60. L’acuité de la lutte et la brutalité de la situation peuvent initialement constituer un choc pour la jeune génération. Cependant, celle-ci peut rapidement s’endurcir grâce à l’expérience acquise en participant aux luttes qui éclatent.
61. La profondeur de la crise a pour contrepartie la désorientation et le repli idéologiques et politiques continus des partis de gauche dans tous les pays. Ils ont capitulé devant les pressions du moindre mal et ne parviennent pas à poser l’idée d’une rupture avec le capitalisme ou à soulever l’idée du socialisme. Ils défendent souvent l’idée que « ce type de capitalisme doit prendre fin ». Ils laissent ainsi entendre qu’il peut être remplacé par un autre type de capitalisme, ce qui correspond à la limite de leur programme et de leur politique. Cela a renforcé le retard dans la réémergence de l’idée du socialisme comme alternative au capitalisme.
62. Toutefois, cette situation commence à changer au sein d’une petite couche. En Grande-Bretagne et aux US, une majorité de jeunes voient l’idée du socialisme d’un œil favorable, même s’ils n’ont pas une idée claire de ce que c’est. De manière déformée, cela reflète le rôle du facteur subjectif. Le soutien à l’idée du socialisme parmi les jeunes de ces deux pays est un sous-produit de Sanders et Corbyn, malgré leurs limites et leur échec à expliquer un véritable programme socialiste. Les marxistes peuvent contribuer à ce processus en soulevant audacieusement la question du socialisme de manière transitoire, en apportant de la clarté sur ce que c’est et comment l’atteindre.

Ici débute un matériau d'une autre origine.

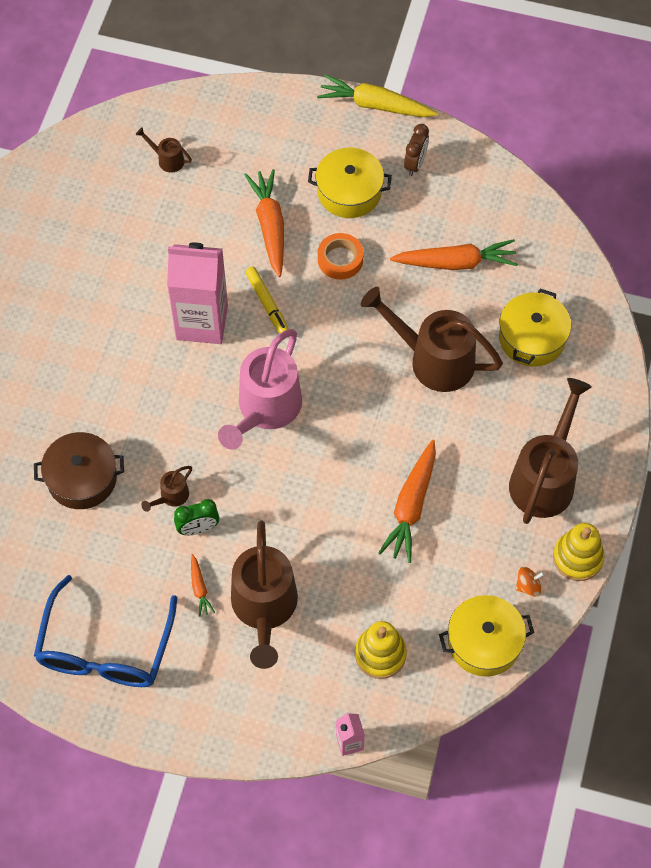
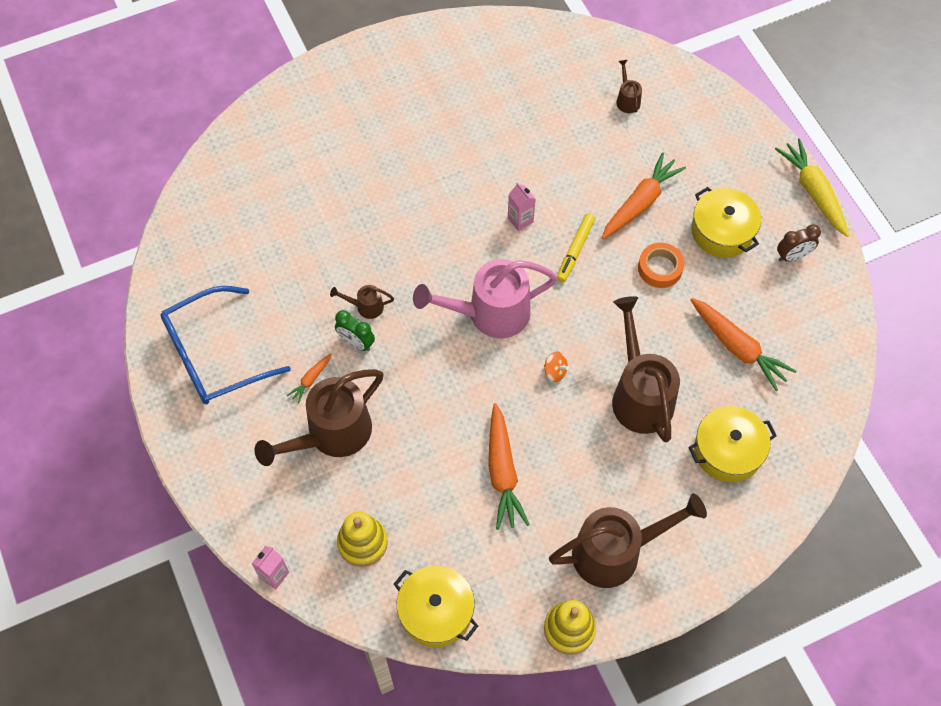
camera: 50 degrees right, 0 degrees up
(82, 478) = (330, 241): brown pot -> none
(202, 322) = (520, 220): pink carton -> pink carton, size x0.44
(411, 506) = (502, 472): orange carrot -> orange carrot turned 75 degrees counterclockwise
(528, 586) = (512, 609): orange spinning top -> orange spinning top (555, 372)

63. La profondeur de la crise mondiale du capitalisme dans son agonie signifie que le sort de l’humanité dépend de la capacité de la classe ouvrière à reconstruire et à renforcer ses organisations et à construire une force politique avec un programme socialiste. Il est clair que le vieux monde se meurt et que le nouveau tarde encore à naître. Par une application habile de la méthode marxiste dans les années 2020, avec un programme principiel, basé sur des tactiques flexibles, le CIO peut jouer un rôle crucial dans la construction des forces nécessaires pour permettre au nouveau monde de voir le jour. Le sort de la classe ouvrière et des opprimés du monde entier dépend de la réalisation de cet objectif.